But I think it's more because that's just how her life has been all the way long. She doesn't take mistakes personally. When she makes a mistake, she accepts it. It's okay, it doesn't ruin her day. And when someone else makes a mistake even if it affects her, she doesn't take it personally either. She just picks herself up and moves on. 

People who are raised in traditional strict families know that mistakes are okay. They're part of life. They don't have to feel like a failure. In fact, life is just about learning and the excitement goes with that. Not about whether you were better than somebody else or whether you looked good to somebody else. It's just about the processes that we're going through. And we always trust in those processes in our home. 

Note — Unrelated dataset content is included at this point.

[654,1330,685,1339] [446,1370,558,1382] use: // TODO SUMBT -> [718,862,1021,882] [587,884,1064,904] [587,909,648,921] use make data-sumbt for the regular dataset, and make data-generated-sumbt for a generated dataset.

I've been telling a lot of stories about my children and I guess you can pretty much determine that they're pretty confident. 3 of my 4 children are adults. And I have one that is still high school age who acts like an adult. There's nothing that they think they can't do. They're incredibly confident when they communicate with people. If they have a problem they address it. 

If there's somebody they need to talk to on the phone because they need to reschedule an appointment or ask about a scheduling problem with their college schedule, they just call them up. They just talk to him, they just solve the problems. They're incredibly confident. When you can accept your mistakes as okay and when you can follow through on skills that you've learned for your development, you just naturally become confident. Especially if the environment is not emotional in a manipulative kind of way. 

Emotions are definitely part of the love that we have for each other as a family. But they're saved for those moments where we truly bond and cry together and laugh together and talk about the important things. They're not meant to use each other and abused each other. That's not what we use emotions for in our traditional strict family.